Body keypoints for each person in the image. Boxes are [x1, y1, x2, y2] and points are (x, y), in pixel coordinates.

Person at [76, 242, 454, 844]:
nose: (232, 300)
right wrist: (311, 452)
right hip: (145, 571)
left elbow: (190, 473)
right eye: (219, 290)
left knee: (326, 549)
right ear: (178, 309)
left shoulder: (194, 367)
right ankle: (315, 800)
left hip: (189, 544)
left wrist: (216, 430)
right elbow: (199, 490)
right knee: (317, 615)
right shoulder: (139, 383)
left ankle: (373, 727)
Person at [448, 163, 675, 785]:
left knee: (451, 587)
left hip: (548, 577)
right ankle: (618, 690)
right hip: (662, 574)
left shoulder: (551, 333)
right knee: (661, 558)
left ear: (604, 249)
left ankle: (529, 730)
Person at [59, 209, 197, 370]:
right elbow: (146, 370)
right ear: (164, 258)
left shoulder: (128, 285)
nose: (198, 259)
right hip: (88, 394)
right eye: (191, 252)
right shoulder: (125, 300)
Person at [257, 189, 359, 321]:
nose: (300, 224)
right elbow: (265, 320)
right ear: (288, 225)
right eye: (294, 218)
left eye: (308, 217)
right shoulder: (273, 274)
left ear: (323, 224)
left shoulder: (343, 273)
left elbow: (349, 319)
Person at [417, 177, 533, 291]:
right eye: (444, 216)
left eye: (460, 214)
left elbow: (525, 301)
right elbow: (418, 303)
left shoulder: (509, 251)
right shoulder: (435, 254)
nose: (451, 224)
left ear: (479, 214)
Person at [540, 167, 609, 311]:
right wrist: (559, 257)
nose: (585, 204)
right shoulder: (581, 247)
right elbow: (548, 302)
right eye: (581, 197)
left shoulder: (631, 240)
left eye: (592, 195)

...

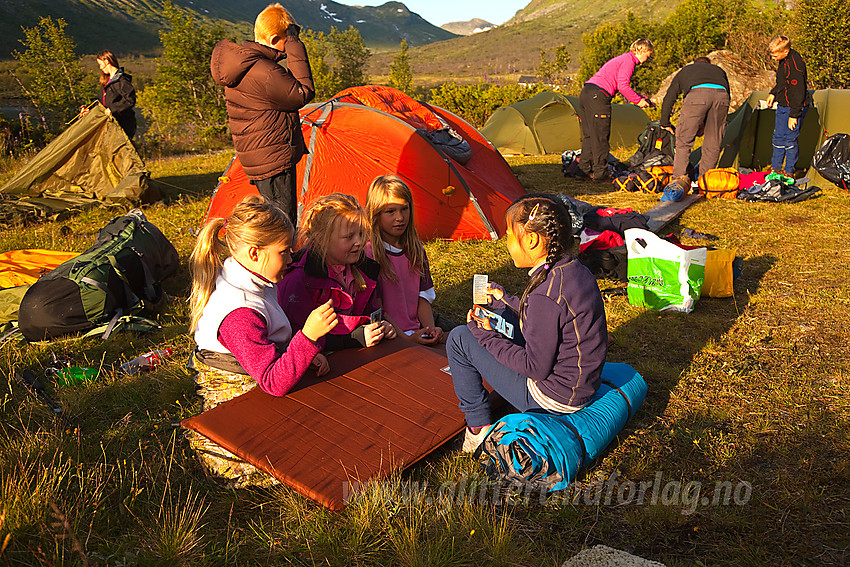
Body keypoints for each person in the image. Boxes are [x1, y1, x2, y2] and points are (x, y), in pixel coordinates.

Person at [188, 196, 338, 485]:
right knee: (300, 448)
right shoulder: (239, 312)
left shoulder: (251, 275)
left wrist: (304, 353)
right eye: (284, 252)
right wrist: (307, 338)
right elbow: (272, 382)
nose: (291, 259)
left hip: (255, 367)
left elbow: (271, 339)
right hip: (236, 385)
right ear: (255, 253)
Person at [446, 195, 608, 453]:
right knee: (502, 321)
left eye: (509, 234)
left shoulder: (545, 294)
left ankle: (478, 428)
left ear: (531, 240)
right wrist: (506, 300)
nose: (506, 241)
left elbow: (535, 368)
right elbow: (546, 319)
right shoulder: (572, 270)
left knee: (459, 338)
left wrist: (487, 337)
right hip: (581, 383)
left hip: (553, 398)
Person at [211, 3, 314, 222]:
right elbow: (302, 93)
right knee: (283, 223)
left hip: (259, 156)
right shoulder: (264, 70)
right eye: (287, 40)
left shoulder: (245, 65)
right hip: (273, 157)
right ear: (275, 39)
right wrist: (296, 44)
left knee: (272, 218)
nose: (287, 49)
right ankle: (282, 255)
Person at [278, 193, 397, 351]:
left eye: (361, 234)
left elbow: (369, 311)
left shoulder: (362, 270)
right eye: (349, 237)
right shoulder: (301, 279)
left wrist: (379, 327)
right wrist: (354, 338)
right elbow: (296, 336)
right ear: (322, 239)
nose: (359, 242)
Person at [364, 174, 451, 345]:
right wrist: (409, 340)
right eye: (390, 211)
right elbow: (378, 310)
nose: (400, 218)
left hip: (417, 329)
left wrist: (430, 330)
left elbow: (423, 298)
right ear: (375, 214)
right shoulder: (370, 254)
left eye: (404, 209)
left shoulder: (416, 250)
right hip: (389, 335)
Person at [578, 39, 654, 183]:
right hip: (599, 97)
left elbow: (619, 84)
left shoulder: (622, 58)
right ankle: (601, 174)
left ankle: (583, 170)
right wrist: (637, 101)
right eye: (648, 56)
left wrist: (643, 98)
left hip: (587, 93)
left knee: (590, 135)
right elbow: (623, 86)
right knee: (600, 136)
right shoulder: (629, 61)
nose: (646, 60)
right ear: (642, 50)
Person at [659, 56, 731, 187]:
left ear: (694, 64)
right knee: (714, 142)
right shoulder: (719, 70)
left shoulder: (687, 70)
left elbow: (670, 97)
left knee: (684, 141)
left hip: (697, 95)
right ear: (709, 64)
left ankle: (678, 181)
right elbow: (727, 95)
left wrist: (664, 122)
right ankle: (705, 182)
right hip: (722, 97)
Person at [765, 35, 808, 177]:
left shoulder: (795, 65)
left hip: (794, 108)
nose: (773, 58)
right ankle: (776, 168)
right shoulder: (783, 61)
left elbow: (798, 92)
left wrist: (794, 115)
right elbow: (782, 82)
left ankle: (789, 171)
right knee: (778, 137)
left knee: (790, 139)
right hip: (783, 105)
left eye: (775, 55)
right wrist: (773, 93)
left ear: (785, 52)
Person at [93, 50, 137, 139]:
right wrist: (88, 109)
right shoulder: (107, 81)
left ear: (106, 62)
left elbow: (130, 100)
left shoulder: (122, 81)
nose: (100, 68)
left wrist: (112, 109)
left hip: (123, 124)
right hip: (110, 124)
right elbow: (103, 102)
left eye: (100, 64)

> EXERCISE GOAL:
Which lines above include the word "ankle"? Show each one.

> RESPONSE BOX:
right ankle: (315, 800)
left ankle: (373, 727)
right ankle: (618, 690)
left ankle: (529, 730)
left ankle: (478, 428)
right ankle: (282, 255)
right ankle: (601, 174)
left ankle: (583, 170)
left ankle: (678, 181)
right ankle: (705, 182)
right ankle: (776, 168)
left ankle: (789, 171)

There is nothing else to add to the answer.